Depuis la résurgence de l’inflation au milieu de l’année 2021, le taux d’intérêt réels ont baissé de manière importante. Pour les pays de l’OCDE, ils sont ainsi négatifs de près de 6 %. La politique monétaire des banques centrales reste dans les faits assez accommodante malgré la suppression progressive des rachats d’obligations et les décisions des prises et à venir de relèvement des taux directeurs. Si les banques centrales veulent combattre l’inflation, elles devront provoquer une hausse des taux réels afin de freiner l’activité. Leur ardeur modérée à combattre l’inflation provient du fait que les économies sortent à peine de la crise sanitaire et qu’une partie non négligeable de l’inflation, surtout en Europe, provient de l’augmentation du prix de nombreux biens importés (énergie, matières premières, produits agricoles).

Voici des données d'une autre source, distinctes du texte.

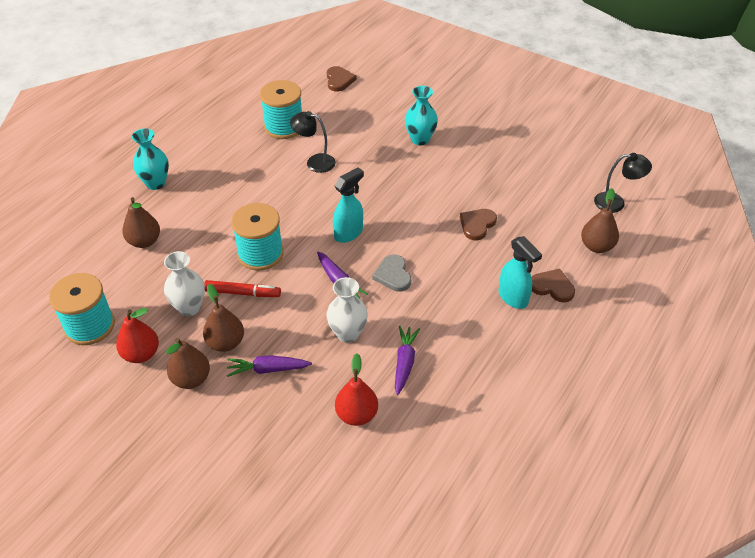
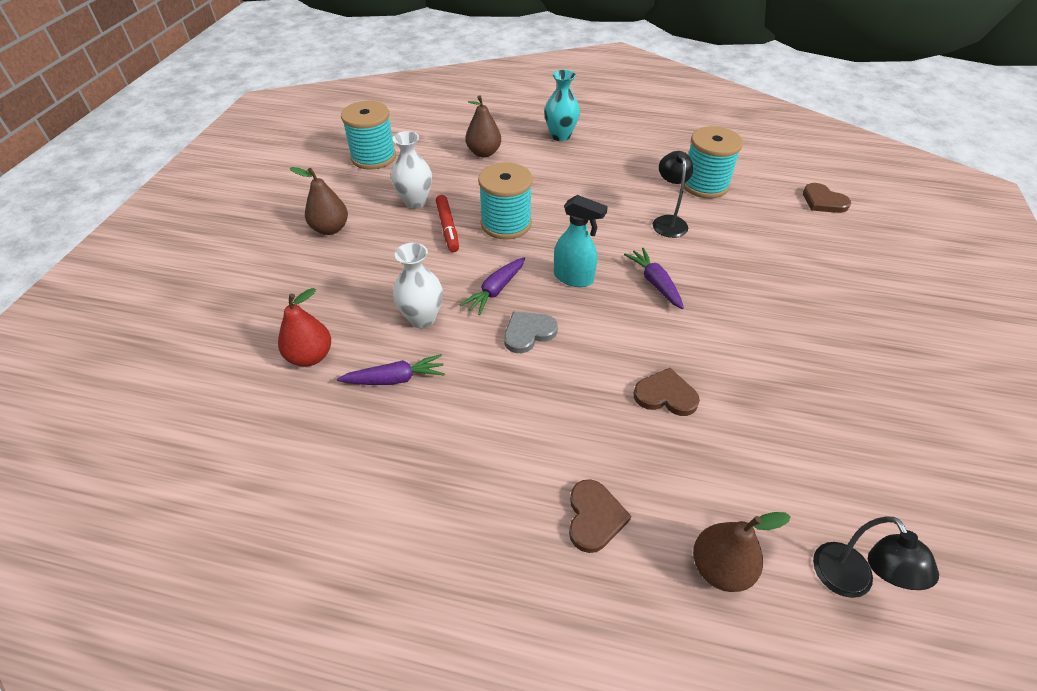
camera: 70 degrees right, 0 degrees up
red pear [116,308,159,363] -> none
brown pear [203,284,244,352] -> none
purple carrot [227,355,312,377] -> purple carrot moved to [624,248,684,309]
brown heart [327,66,357,92] -> brown heart turned 75 degrees clockwise [803,183,851,213]
turquoise vase [405,86,438,145] -> none
turquoise spray bottle [499,236,542,309] -> none

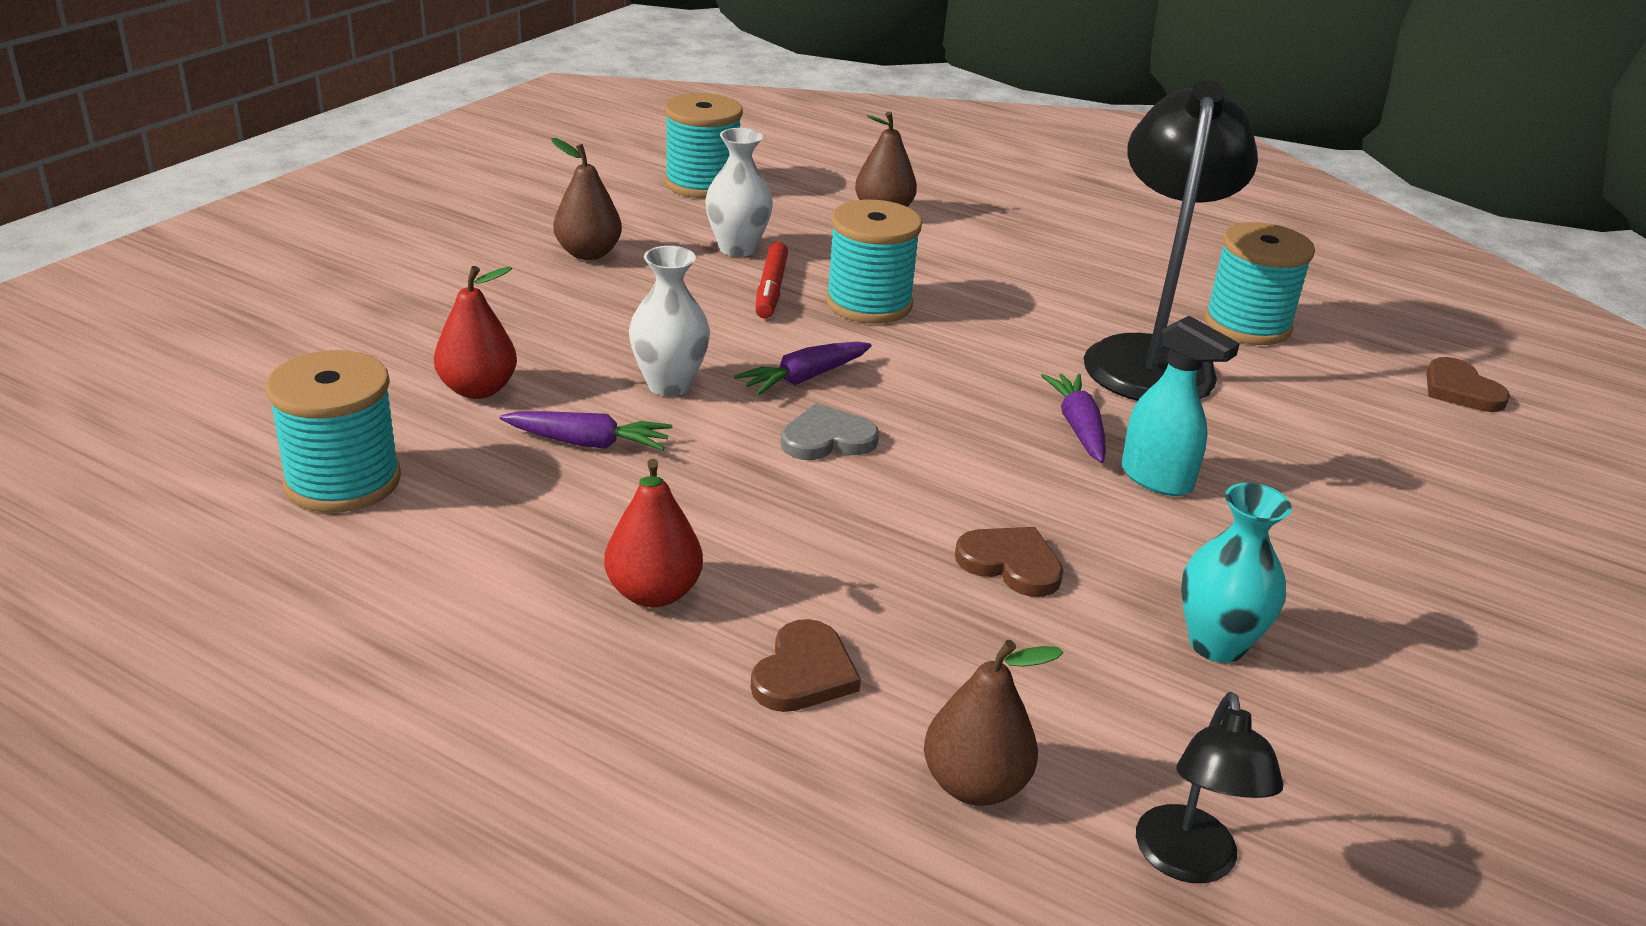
camera: 15 degrees right, 15 degrees down
turquoise vase [544,70,580,141] -> turquoise vase moved to [1181,483,1292,663]
turquoise spray bottle [554,195,608,287] -> turquoise spray bottle moved to [1121,316,1240,496]
black lamp [653,151,693,238] -> black lamp [1084,80,1258,401], size x2.06
none -> turquoise spool [266,350,401,513]
none -> red pear [604,459,703,607]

Si les Banques Centrales décident d’engager la lutte contre l’inflation, elles monteront alors fortement les taux d’intérêt réels. La demande de biens et services sera triplement freinée.
La hausse des taux d’intérêt réels freine la demande de biens et services. Les agents économiques réduisent leur recours à l’emprunt ce qui pèse sur l’investissement et la consommation. Ce phénomène a été constaté entre 2006 et 2008 aux États-Unis et au sein de la zone euro.
Après une longue phase d’appréciation, la hausse des taux d’intérêt réels fera reculer le prix des actifs (actions et immobilier). Le prix des logements a été multiplié, en vingt ans, par près de trois aux États-Unis et par deux en zone euro. L’indice S&P500 a connu, sur la même période, une hausse de 400 % et celui de l’Eurostoxx de plus de 40 %. Ces augmentations sont intervenues dans un contexte de chute des taux d’intérêt réels qui sont passés pour obligations d’État à 10 ans de 4 à -5 % aux États-Unis et de 2 à -6 %. En cas de rapide dépréciation de la valeurs des actifs, des effets de richesse négatifs seraient constatés en premier lieu aux États-Unis. Les ménages constatant la dépréciation de leur portefeuille boursier consommeront et investiront moins.
La remontée des taux d’intérêt réels aura des conséquences importantes sur les États qui sont fortement endettés. Le poids du service de la dette, le paiement des intérêts, qui a diminué durant ces vingt dernières années pourrait connaître une augmentation. Les États pourraient être contraints à limiter leurs déficits et réduire leurs dépenses, ce qui pèsera sur la croissance. Le déficit du Royaume-Uni atteint 10 % du PIB, celui des États-Unis 7,5 % et celui de la zone euro 5,5 % du PIB.
Les États devraient en effet réduire les déficits publics pour assurer la soutenabilité des dettes publiques avec des taux d’intérêt réels nettement plus élevés. Si les banques centrales ont comme première mission la lutte contre l’inflation, elles ne peuvent ignorer les conséquences de leur politique sur la stabilité économique et financière de la zone dont elles ont la charge. Pour le moment, elles optent pour une réponse graduée en accompagnant plus qu’en luttant contre la remontée de l’inflation. Considérant que celle-ci est en grande partie importée, elles ne jugent pas nécessaire d’augmenter massivement leurs taux directeur, augmentation qui pourrait plonger les économies occidentales en récession.